The original paper can be found at: https://arxiv.org/abs/1409.2329
While the original code written in Lua and Torch can be found at: https://github.com/wojzaremba/lstm
I have replicated the paper using Python 3.7 and PyTorch 1.2 with CUDA Toolkit 10.0.
The repository contains three scripts:
model.py
contains the model described as in the paper.main.py
is used to replicate the main results in the paper.ensemble.py
is used to replicate the model averaging results in the paper.
There are three models presented in the paper and each can be replicated from the terminal as follows:
python main.py --layer_num 2 --hidden_size 200 --lstm_type pytorch --dropout 0.0 --winit 0.1 --batch_size 20 --seq_length 20 --learning_rate 1 --total_epochs 13 --factor_epoch 4 --factor 2 --max_grad_norm 5 --device gpu
python main.py --layer_num 2 --hidden_size 650 --lstm_type pytorch --dropout 0.5 --winit 0.05 --batch_size 20 --seq_length 35 --learning_rate 1 --total_epochs 39 --factor_epoch 6 --factor 1.2 --max_grad_norm 5 --device gpu
python main.py --layer_num 2 --hidden_size 1500 --lstm_type pytorch --dropout 0.65 --winit 0.04 --batch_size 20 --seq_length 35 --learning_rate 1 --total_epochs 55 --factor_epoch 14 --factor 1.15 --max_grad_norm 10 --device gpu
Note that you can use both my implementation of LSTM by setting --lstm_type custom
or the PyTorch's embedded C++ implementation using --lstm_type pytorch
. PyTorch's implementation is about 2 times faster.
The paper also presents model averaging results for the three models described above.

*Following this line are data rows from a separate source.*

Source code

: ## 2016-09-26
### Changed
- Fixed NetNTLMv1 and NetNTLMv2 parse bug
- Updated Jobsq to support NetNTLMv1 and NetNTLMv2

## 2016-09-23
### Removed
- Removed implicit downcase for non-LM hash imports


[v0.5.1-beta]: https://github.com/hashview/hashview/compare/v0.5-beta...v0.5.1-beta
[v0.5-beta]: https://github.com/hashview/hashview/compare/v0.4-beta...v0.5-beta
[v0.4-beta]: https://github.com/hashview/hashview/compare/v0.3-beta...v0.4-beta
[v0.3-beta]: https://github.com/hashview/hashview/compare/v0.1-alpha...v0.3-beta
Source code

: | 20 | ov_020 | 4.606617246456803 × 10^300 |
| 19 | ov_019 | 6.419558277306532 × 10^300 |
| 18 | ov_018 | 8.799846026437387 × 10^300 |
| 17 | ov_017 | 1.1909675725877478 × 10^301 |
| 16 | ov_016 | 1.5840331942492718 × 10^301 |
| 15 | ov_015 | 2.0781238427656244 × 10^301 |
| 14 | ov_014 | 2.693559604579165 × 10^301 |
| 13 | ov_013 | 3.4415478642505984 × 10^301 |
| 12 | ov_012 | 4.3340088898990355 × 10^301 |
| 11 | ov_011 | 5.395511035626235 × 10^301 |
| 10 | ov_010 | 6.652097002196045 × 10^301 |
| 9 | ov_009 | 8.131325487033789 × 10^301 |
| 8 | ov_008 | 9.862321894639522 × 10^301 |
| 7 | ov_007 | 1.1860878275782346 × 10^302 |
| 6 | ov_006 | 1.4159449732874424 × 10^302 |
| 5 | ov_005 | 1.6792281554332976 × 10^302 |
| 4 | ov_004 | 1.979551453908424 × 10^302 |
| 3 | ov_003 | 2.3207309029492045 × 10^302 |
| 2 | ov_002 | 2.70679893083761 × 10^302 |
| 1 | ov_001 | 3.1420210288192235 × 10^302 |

The averaging method chosen is a naive implementation. Simple arithmetic means between each model's probability predictions are the ensembling outputs. These results can be replicated from the terminal again as follows:
python ensemble.py --ensemble_num 2 --layer_num 2 --hidden_size 200 --lstm_type pytorch --dropout 0.0 --winit 0.1 --batch_size 20 --seq_length 20 --learning_rate 1 --total_epochs 13 --factor_epoch 4 --factor 2 --max_grad_norm 5 --device gpu
python ensemble.py --ensemble_num 5 --layer_num 2 --hidden_size 650 --lstm_type pytorch --dropout 0.5 --winit 0.05 --batch_size 20 --seq_length 35 --learning_rate 1 --total_epochs 39 --factor_epoch 6 --factor 1.2 --max_grad_norm 5 --device gpu
python ensemble.py --ensemble_num 10 --layer_num 2 --hidden_size 1500 --lstm_type pytorch --dropout 0.65 --winit 0.04 --batch_size 20 --seq_length 35 --learning_rate 1 --total_epochs 55 --factor_epoch 14 --factor 1.15 --max_grad_norm 10 --device gpu
So one only needs to run ensemble.py
instead of main.py
with the addition of --ensemble_num <INT>
to specify the number of models to average.